The problem: Look through the listing below for the string "está". Show each line where it occurs.

Dataset:
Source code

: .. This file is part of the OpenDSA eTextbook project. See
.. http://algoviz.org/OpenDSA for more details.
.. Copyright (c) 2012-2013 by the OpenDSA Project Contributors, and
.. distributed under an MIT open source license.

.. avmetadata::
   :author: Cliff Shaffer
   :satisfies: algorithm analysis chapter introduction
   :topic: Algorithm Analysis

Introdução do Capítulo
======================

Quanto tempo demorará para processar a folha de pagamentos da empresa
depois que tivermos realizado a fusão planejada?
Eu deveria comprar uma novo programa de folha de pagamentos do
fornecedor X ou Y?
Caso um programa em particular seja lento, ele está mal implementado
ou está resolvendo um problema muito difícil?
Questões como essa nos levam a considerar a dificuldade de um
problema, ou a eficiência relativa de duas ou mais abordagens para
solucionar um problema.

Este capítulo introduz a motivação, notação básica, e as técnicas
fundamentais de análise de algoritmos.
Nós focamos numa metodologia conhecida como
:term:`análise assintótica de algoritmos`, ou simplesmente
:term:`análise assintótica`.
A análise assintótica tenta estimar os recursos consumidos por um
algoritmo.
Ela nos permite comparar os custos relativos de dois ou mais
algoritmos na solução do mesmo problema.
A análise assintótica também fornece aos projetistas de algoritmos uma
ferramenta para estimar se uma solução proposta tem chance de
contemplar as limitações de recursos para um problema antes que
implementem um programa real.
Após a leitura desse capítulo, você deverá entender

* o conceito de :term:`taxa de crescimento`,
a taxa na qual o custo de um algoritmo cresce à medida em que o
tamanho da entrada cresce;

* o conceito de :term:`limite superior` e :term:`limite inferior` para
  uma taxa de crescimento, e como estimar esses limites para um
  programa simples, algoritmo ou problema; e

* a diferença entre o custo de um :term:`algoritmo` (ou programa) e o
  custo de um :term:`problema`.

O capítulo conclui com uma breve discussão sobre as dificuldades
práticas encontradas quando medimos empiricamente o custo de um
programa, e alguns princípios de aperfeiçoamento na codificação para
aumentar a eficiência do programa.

Response to the exercise:
Caso um programa em particular seja lento, ele está mal implementado
ou está resolvendo um problema muito difícil?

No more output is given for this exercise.